Estuve caminando por el centro de la ciudad donde vivo y casi sin darme cuenta me encontré en el ingreso de una sala de exposiciones donde mostraban los trabajos de Jon Rafman, un artista del espacio virtual, de los sueños, pesadillas, de la realidad sobrepuesta a la realidad. Sus trabajos me llevaron a pensar en universos paralelos, en la incomunicación de nuestros días, en el impacto que la tecnología tiene sobre nuestra percepción, identidad y vida personal.
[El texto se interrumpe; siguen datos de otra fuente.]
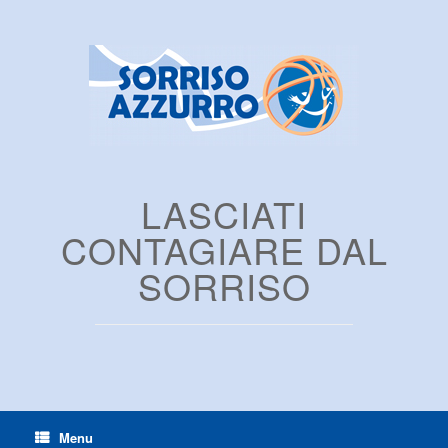
LASCIATI
CONTAGIARE DAL
SORRISO
Menu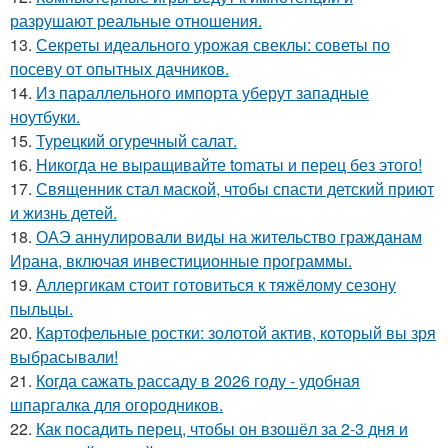
разрушают реальные отношения.
13.
Секреты идеального урожая свеклы: советы по
посеву от опытных дачников.
14.
Из параллельного импорта уберут западные
ноутбуки.
15.
Турецкий огуречный салат.
16.
Hикогда не выpaщивайте tomаты и перец без этого!
17.
Священник стал маской, чтобы спасти детский приют
и жизнь детей.
18.
ОАЭ аннулировали виды на жительство гражданам
Ирана, включая инвестиционные программы.
19.
Аллергикам стоит готовиться к тяжёлому сезону
пыльцы.
20.
Картофельные ростки: золотой актив, который вы зря
выбрасывали!
21.
Когда сажать рассаду в 2026 году - удобная
шпаргалка для огородников.
22.
Как посадить перец, чтобы он взошёл за 2-3 дня и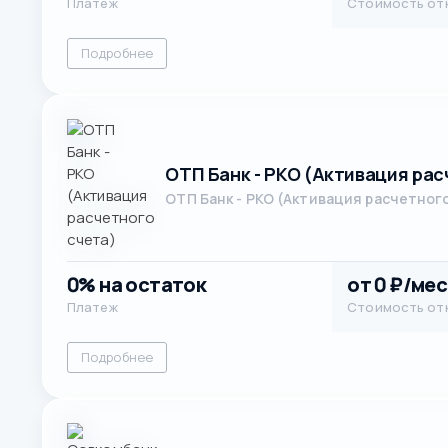
Платеж
Стоимость от
Подробнее
ОТП Банк - РКО (Активация рас
ОТП Банк - РКО (Активация расчетног
0% на остаток
от 0 ₽/мес
Платеж
Стоимость от
Подробнее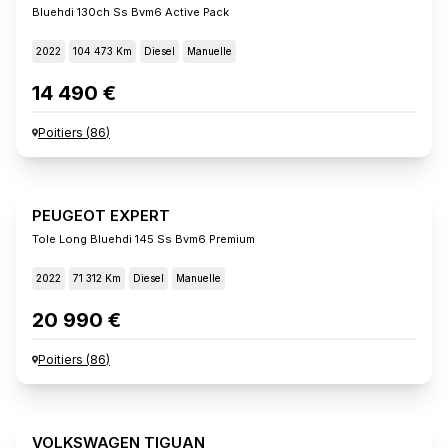
Bluehdi 130ch Ss Bvm6 Active Pack
2022
104 473 Km
Diesel
Manuelle
14 490 €
Poitiers
(
86
)
PEUGEOT EXPERT
Tole Long Bluehdi 145 Ss Bvm6 Premium
2022
71 312 Km
Diesel
Manuelle
20 990 €
Poitiers
(
86
)
VOLKSWAGEN TIGUAN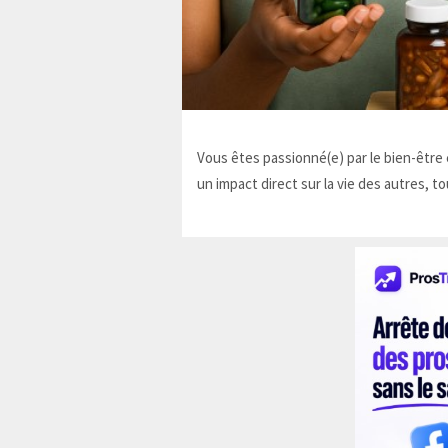
Vous êtes passionné(e) par le bien-être e
un impact direct sur la vie des autres, to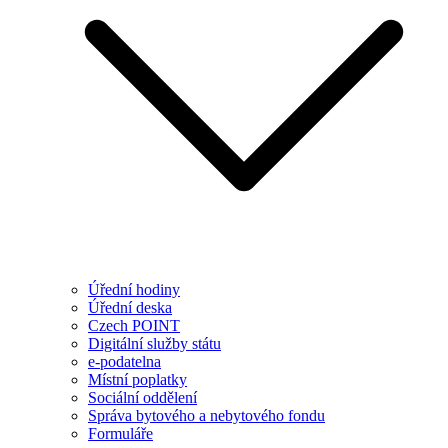
Úřední hodiny
Úřední deska
Czech POINT
Digitální služby státu
e-podatelna
Místní poplatky
Sociální oddělení
Správa bytového a nebytového fondu
Formuláře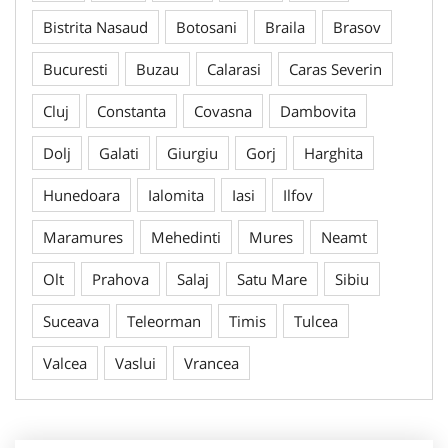
Bistrita Nasaud
Botosani
Braila
Brasov
Bucuresti
Buzau
Calarasi
Caras Severin
Cluj
Constanta
Covasna
Dambovita
Dolj
Galati
Giurgiu
Gorj
Harghita
Hunedoara
Ialomita
Iasi
Ilfov
Maramures
Mehedinti
Mures
Neamt
Olt
Prahova
Salaj
Satu Mare
Sibiu
Suceava
Teleorman
Timis
Tulcea
Valcea
Vaslui
Vrancea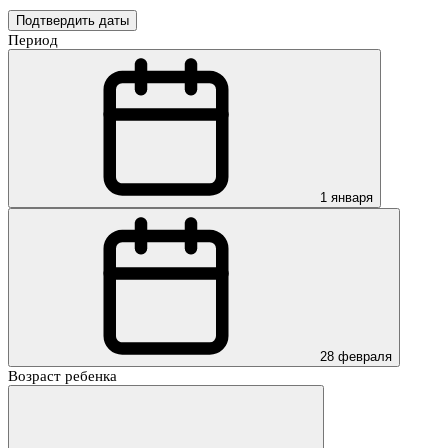
Подтвердить даты
Период
1 января
28 февраля
Возраст ребенка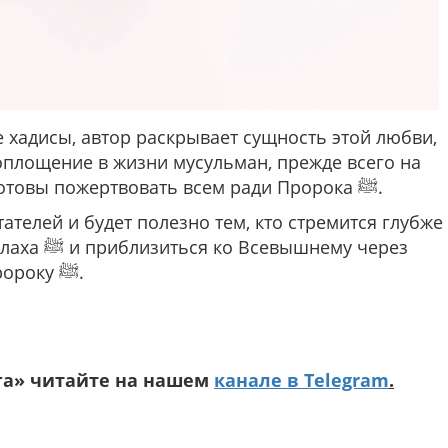
 хадисы, автор раскрывает сущность этой любви,
оплощение в жизни мусульман, прежде всего на
примере сподвижников, которые были готовы пожертвовать всем ради Пророка ﷺ.
телей и будет полезно тем, кто стремится глубже
ему через
искреннюю любовь к Его избранному Пророку ﷺ.
га» читайте на нашем
канале в Telegram
.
Las referencias que teníamos en común, la vida trascurrida socialmente en contacto cotidiano con la comunidad compartiendo experiencias, problemas e intereses se ha ido disipando lentamente y ahora cada uno vive en su mundo, rodeado de pocos y por ende con tiempo para crear, imaginarse y alimentar un mundo personal. El título de la exposición era El viajero mental, evocando la metáfora del viaje como vida y un aspecto fundamental de los mundos virtuales, donde las experiencias son siempre y casi exclusivamente mentales, en el sentido que espacio temporal se reduce al yo y las vivencias están cada vez más desprovistas o alejadas del mundo material compartido que define la comunidad.
Al salir y seguir caminando, pensé en todas las cosas que nos unen: espacio físico, tiempo, ciudad, necesidades biológicas, responsabilidades sociales y todas las cosas que nos separan y que se nutren de «virtualidad»: la imaginación, percepción y perspectiva con que vivimos en mundo físico y es esta la dimensión que nos distancia y nos lleva a usar lenguajes sin aparentes sobreposiciones o intersecciones. Jon Rafman habla de second life, avatares, personalizaciones vividas en espacios no compartidos, donde la fantasía domina y nos hace perder la conexión con la «colectividad inmediata y los proyectos comunes».
Mientras caminaba, observaba a las personas que encontraba en mi camino, su modo de presentarse, vestirse y proyectarse socialmente en apariencias y reflejos y pude apreciar la enorme diversidad de estilos y modos de comportamiento, especialmente entre los jóvenes. Esto evidenciaba, a su vez, el paralelismo existencial. Antes, decenios atrás era más fácil identificar los modelos y ubicar social e ideológicamente a las personas. Hoy, cada individuo es una isla y esto complica las cosas a nivel de interacción. Años atrás, una de las máximas que teníamos que seguir en comunicación era identificar al interlocutor, su realidad y preferencias para poder calibrar los mensajes y la presentación.
En el mundo actual, esto es casi imposible y por eso antes de hablar o sugerir tenemos que escuchar para poder individuar la persona que tenemos al frente y que es parte de un universo fragmentado, poblado de islas en la inmensidad de la sociedad. Persona significa máscara y la diferencia es que las máscaras ahora son múltiples, se alternan y cambian de situación en situación, volatizando la individualidad o individualizando la objetividad. El eje sobre el cual gira la personalidad se ha desplazado del mundo físico y social al universo de los sueños y deseos. Ser significa más y más personalizarse virtualmente.
Las preguntas que me quedaron dando vueltas en la cabeza son: ¿en qué medida la virtualización crea contenidos y actitudes que nos separan o unen al otro y qué podría significar a nivel personal y de comportamiento si estos contenidos no están supeditados a una realidad común? La ubicación geográfica o localidad y el tiempo como dimensión histórica no tienen el mismo significado de antes y hoy son variables que podemos manipular virtualmente. Por otro lado, la familia, tradiciones, instituciones en general y la política pertenecen al mundo de todos los días y esta bifurcación de las realidades con contenidos paralelos nos cambian sin saber aún en qué dirección. Y así, terminé mi paseo real alcanzando unos 20.000 pasos y en el trayecto, sumergido en mi mundo personal traté de objetivar mi realidad.